Store thread local data in thread local storage to avoid race condition with unicorn

mopp commented 3 years ago

What I did

I made Client store the socket and socket_started in thread local storage to avoid a race condition. This fix changes the behavior. the same socket was used after forked. But the client recreates the socket periodically. I believe that it will not be a serious problem.

Environment

Ruby: ruby 2.7.2p137 (2020-10-01 revision 5445e04352) [x86_64-linux] Ruby on Rails: 6.0.3.4 unicorn: 5.7.0 Docker image: ruby:2.7.2 prometheus_exporter: 0.5.3

Background

I create a new Rails application the last week. I often see the error message below. Once it occurs, it was repeating until I stop the container.
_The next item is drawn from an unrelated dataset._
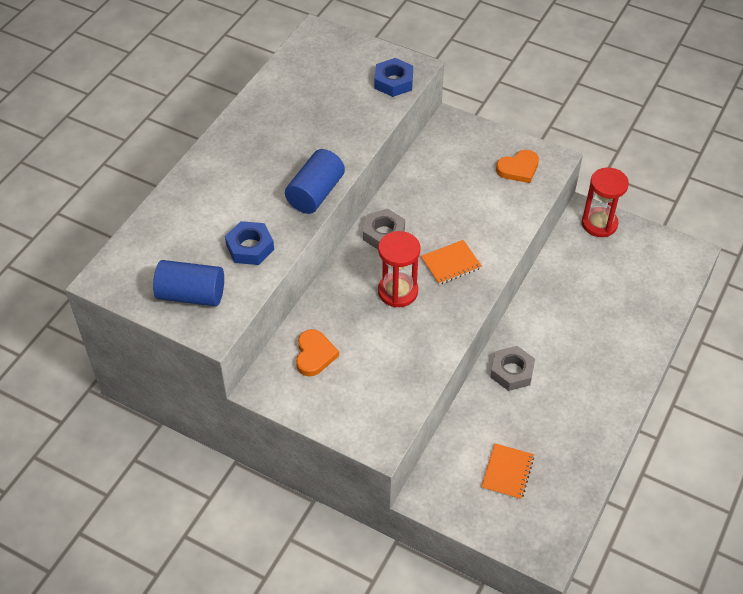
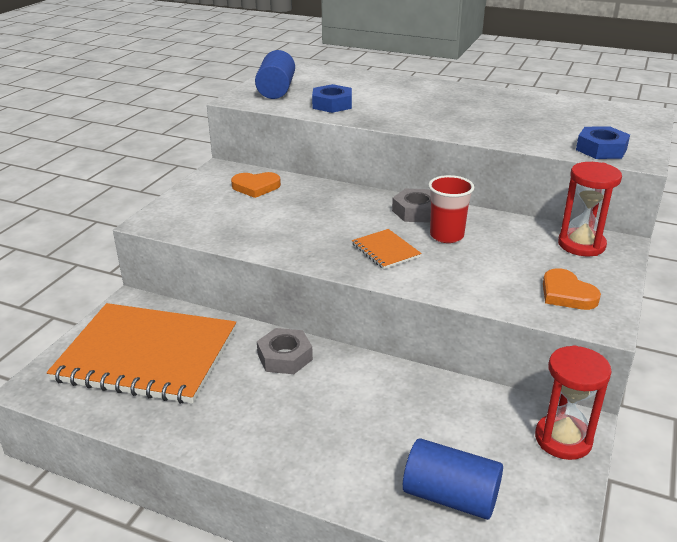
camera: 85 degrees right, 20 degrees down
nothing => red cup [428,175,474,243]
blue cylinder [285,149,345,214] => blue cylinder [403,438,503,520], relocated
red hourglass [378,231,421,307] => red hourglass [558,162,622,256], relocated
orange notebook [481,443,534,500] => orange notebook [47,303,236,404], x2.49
Prometheus Exporter, failed to send message undefined method `+' for nil:NilClass

worker_loop method outputs the error https://github.com/discourse/prometheus_exporter/blob/cf5997fa72b65a27dfe7a71db79eb072d1360ed7/lib/prometheus_exporter/client.rb#L156-L161 And the root is here https://github.com/discourse/prometheus_exporter/blob/cf5997fa72b65a27dfe7a71db79eb072d1360ed7/lib/prometheus_exporter/client.rb#L194 @socket_started has nil. It's weird. The worker_loop method caches all kinds of exceptions. As a result, it cannot recover automatically.

I found the root cause of the thing after debugging. I use Rails with unicorn. it forks the Ruby process. I configured the prometheus exporter following the README.md to monitor unicorn metrics.

# config/unicorn.rb
PrometheusExporter::Instrumentation::Process.start(type: 'master')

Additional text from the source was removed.